START Information

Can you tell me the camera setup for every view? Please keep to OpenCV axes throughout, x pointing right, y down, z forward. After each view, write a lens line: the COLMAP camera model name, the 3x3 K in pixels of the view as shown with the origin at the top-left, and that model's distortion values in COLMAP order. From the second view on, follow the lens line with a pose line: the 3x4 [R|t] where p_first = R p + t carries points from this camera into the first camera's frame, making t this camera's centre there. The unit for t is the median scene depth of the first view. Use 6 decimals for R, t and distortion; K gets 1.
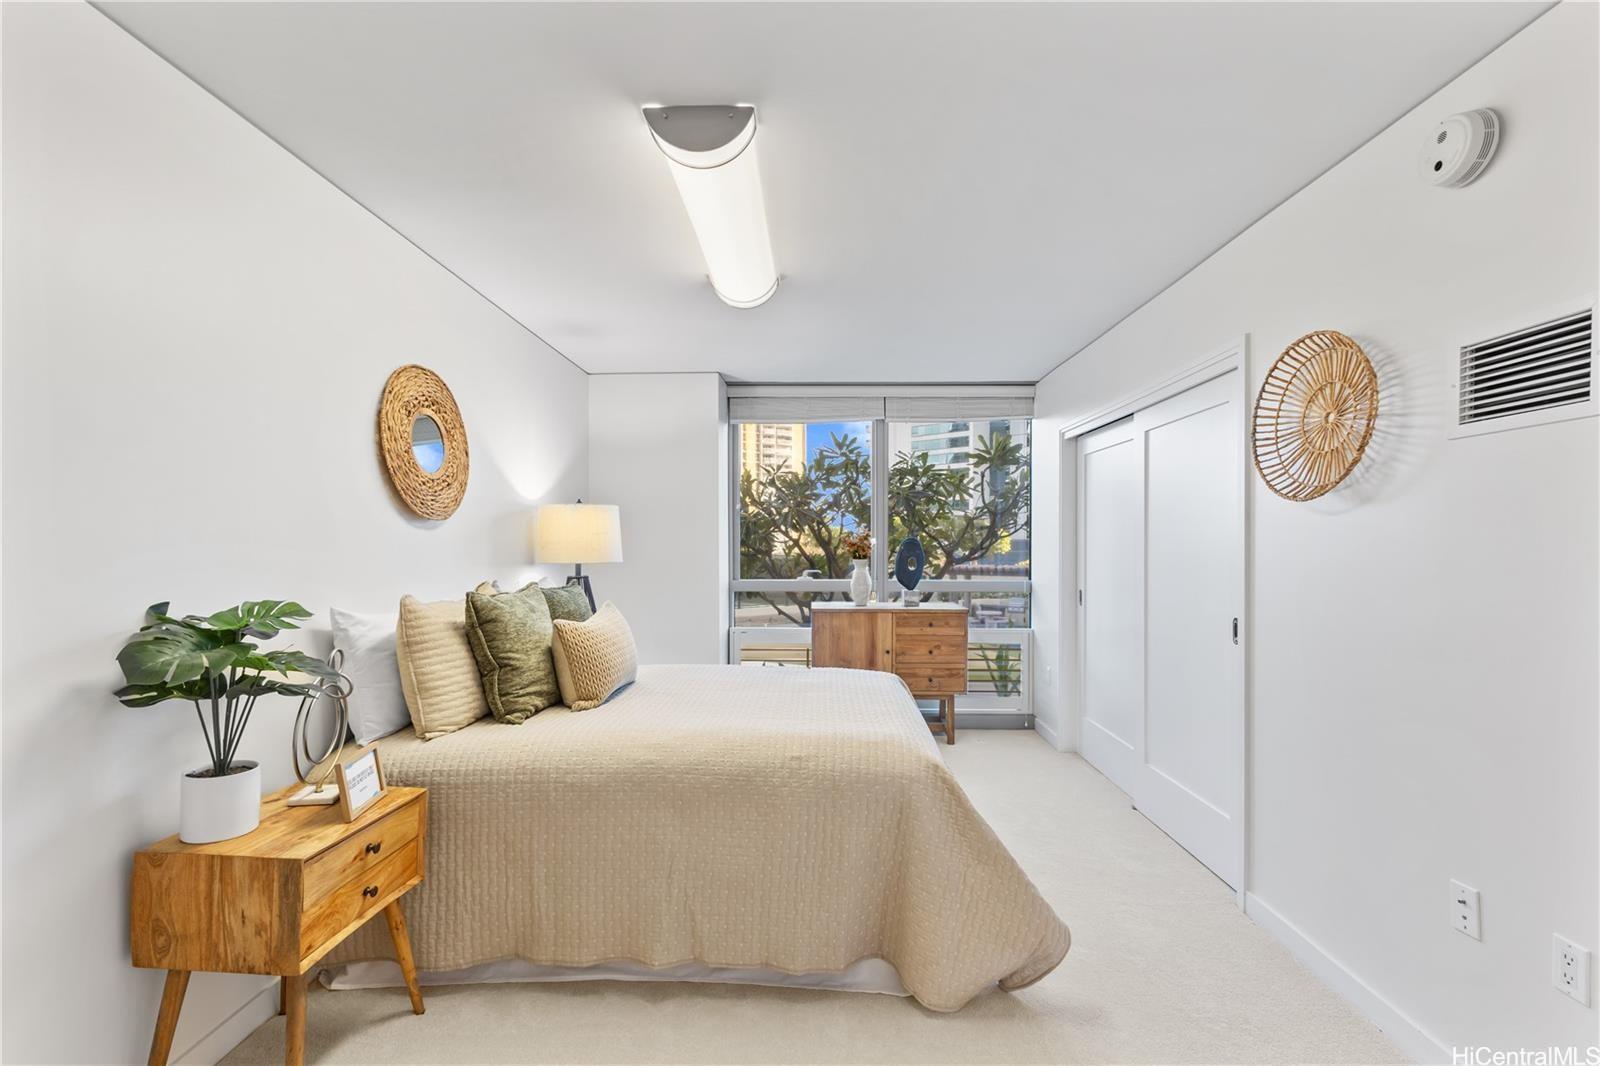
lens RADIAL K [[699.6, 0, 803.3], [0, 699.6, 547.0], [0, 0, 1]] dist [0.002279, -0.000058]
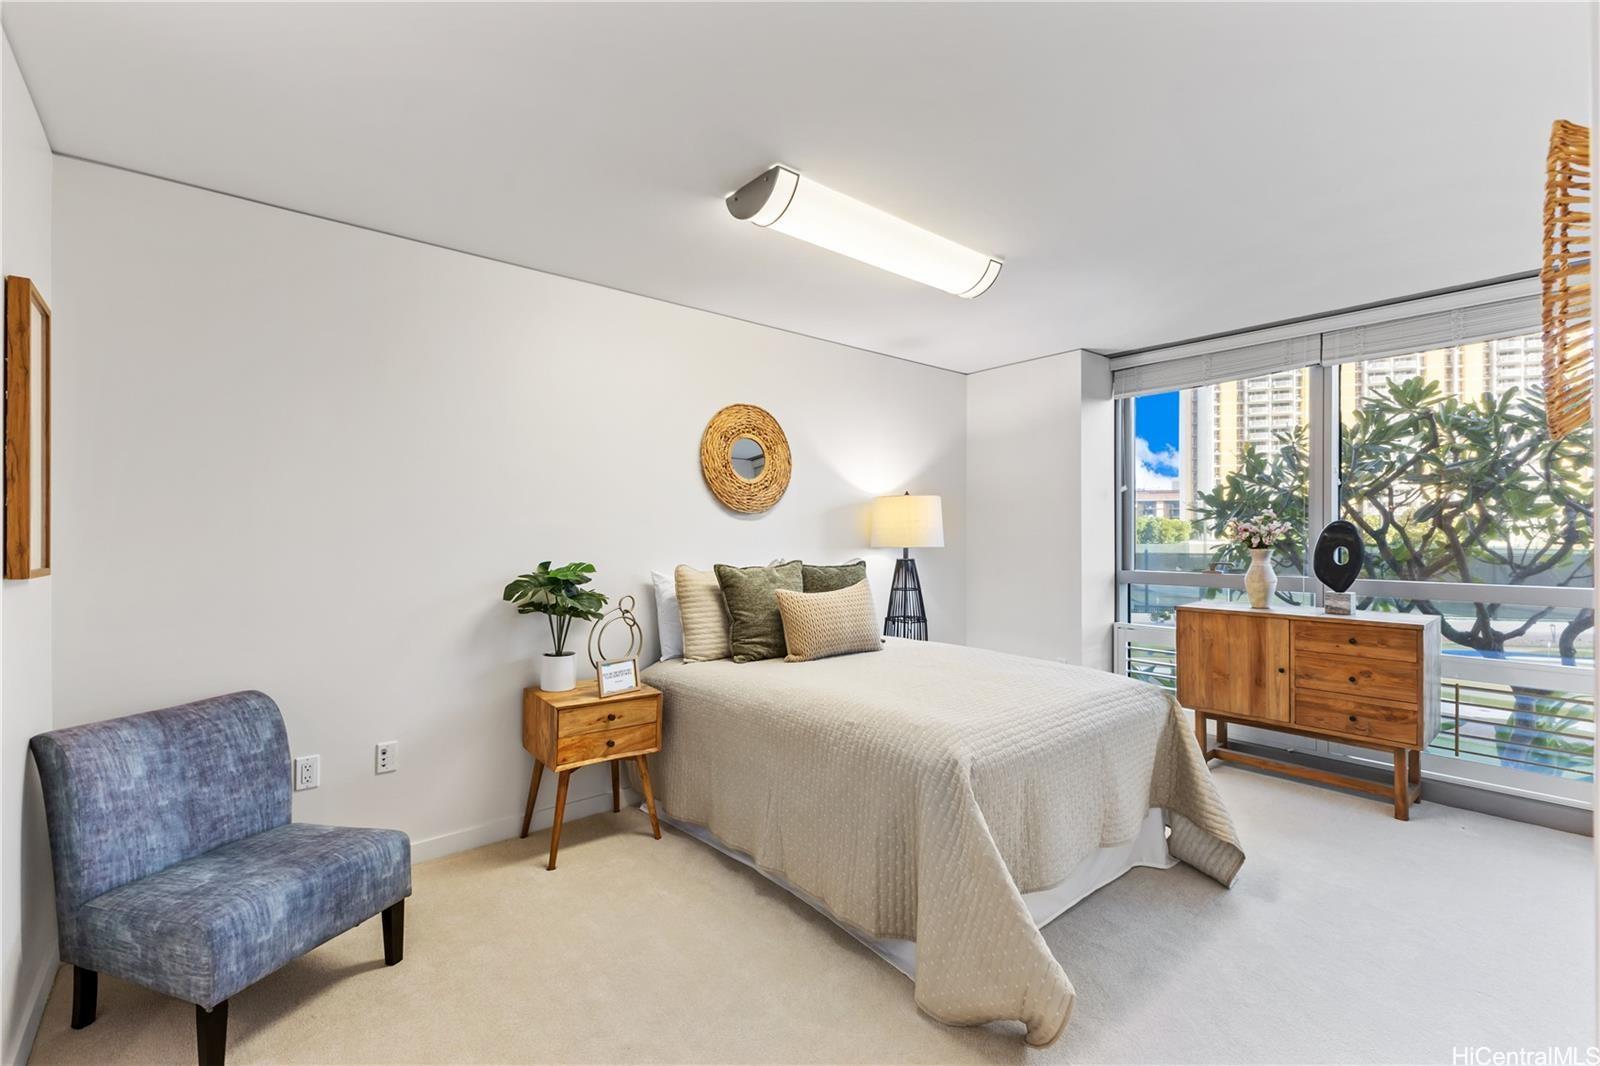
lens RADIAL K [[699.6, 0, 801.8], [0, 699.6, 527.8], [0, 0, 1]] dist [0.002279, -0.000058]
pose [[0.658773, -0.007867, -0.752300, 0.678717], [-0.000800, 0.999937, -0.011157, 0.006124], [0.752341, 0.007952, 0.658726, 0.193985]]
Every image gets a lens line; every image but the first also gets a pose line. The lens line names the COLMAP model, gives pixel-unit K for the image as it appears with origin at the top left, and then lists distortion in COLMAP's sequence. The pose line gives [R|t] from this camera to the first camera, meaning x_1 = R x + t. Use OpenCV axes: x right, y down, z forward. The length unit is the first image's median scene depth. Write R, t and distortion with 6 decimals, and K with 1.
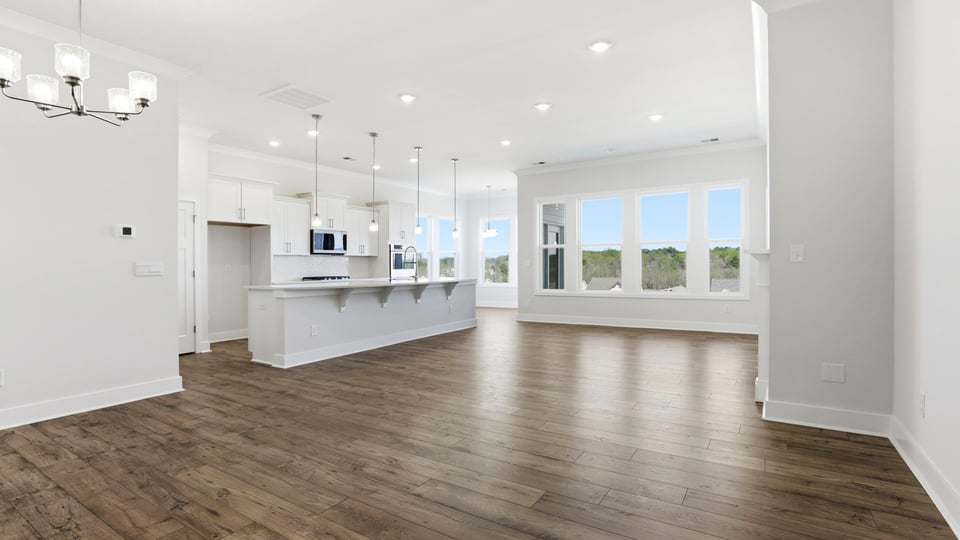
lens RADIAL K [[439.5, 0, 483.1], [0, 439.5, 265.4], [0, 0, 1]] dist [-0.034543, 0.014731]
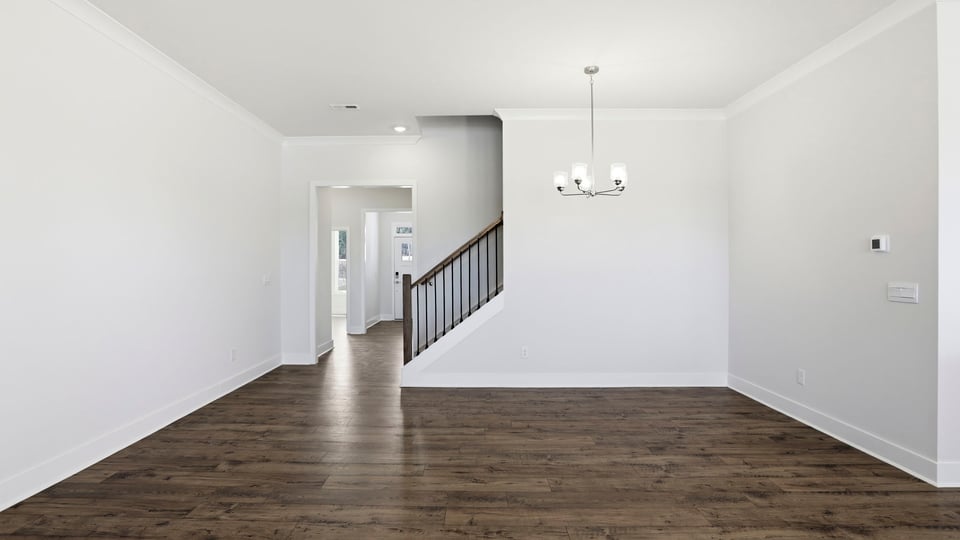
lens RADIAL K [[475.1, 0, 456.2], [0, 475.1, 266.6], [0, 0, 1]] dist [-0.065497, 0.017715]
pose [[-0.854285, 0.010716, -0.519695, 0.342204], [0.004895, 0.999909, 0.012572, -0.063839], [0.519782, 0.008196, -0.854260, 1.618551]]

END Information

# Activity:
Echo every line of the entries above word for word, leaving out the pictures.

# Solution:
Can you tell me the camera setup for every view? Please keep to OpenCV axes throughout, x pointing right, y down, z forward. After each view, write a lens line: the COLMAP camera model name, the 3x3 K in pixels of the view as shown with the origin at the top-left, and that model's distortion values in COLMAP order. From the second view on, follow the lens line with a pose line: the 3x4 [R|t] where p_first = R p + t carries points from this camera into the first camera's frame, making t this camera's centre there. The unit for t is the median scene depth of the first view. Use 6 decimals for R, t and distortion; K gets 1.
lens RADIAL K [[699.6, 0, 803.3], [0, 699.6, 547.0], [0, 0, 1]] dist [0.002279, -0.000058]
lens RADIAL K [[699.6, 0, 801.8], [0, 699.6, 527.8], [0, 0, 1]] dist [0.002279, -0.000058]
pose [[0.658773, -0.007867, -0.752300, 0.678717], [-0.000800, 0.999937, -0.011157, 0.006124], [0.752341, 0.007952, 0.658726, 0.193985]]
Every image gets a lens line; every image but the first also gets a pose line. The lens line names the COLMAP model, gives pixel-unit K for the image as it appears with origin at the top left, and then lists distortion in COLMAP's sequence. The pose line gives [R|t] from this camera to the first camera, meaning x_1 = R x + t. Use OpenCV axes: x right, y down, z forward. The length unit is the first image's median scene depth. Write R, t and distortion with 6 decimals, and K with 1.
lens RADIAL K [[439.5, 0, 483.1], [0, 439.5, 265.4], [0, 0, 1]] dist [-0.034543, 0.014731]
lens RADIAL K [[475.1, 0, 456.2], [0, 475.1, 266.6], [0, 0, 1]] dist [-0.065497, 0.017715]
pose [[-0.854285, 0.010716, -0.519695, 0.342204], [0.004895, 0.999909, 0.012572, -0.063839], [0.519782, 0.008196, -0.854260, 1.618551]]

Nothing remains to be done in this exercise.